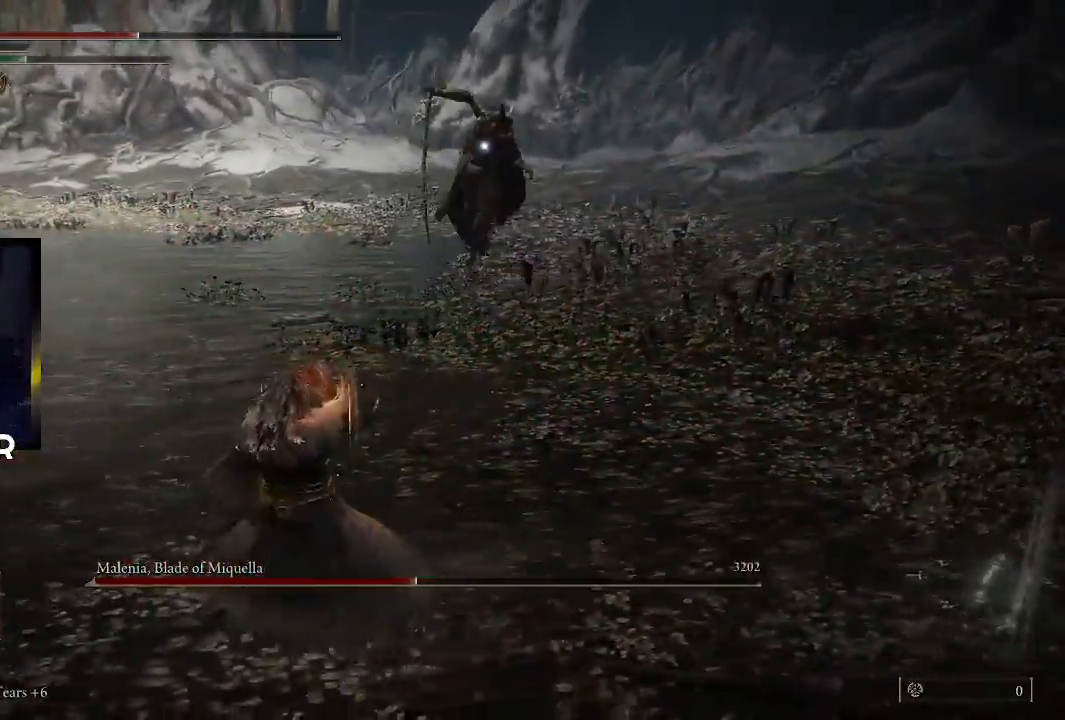
{"buttons": [], "left_stick": "up-left", "right_stick": "center", "events": []}
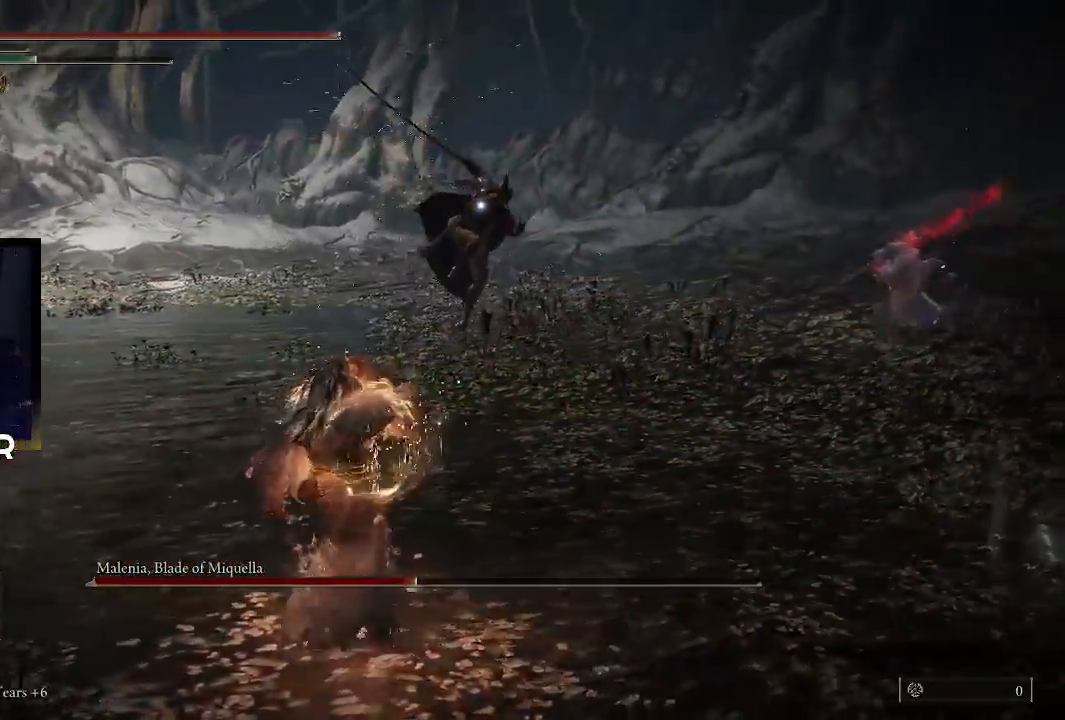
{"buttons": [], "left_stick": "up", "right_stick": "center", "events": [[200, "left_stick", "up"]]}
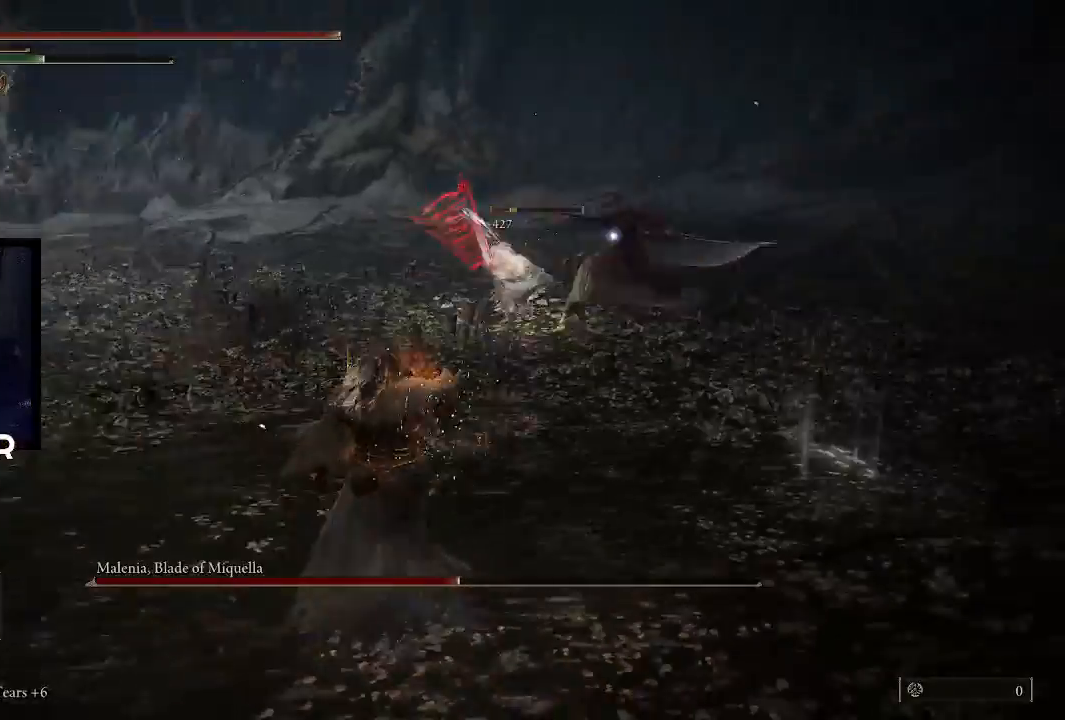
{"buttons": [], "left_stick": "up", "right_stick": "center", "events": []}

> **Assignment**
Print the data word for word and omit the pictures.

> **Task output**
{"buttons": [], "left_stick": "up-left", "right_stick": "center", "events": []}
{"buttons": [], "left_stick": "up", "right_stick": "center", "events": [[200, "left_stick", "up"]]}
{"buttons": [], "left_stick": "up", "right_stick": "center", "events": []}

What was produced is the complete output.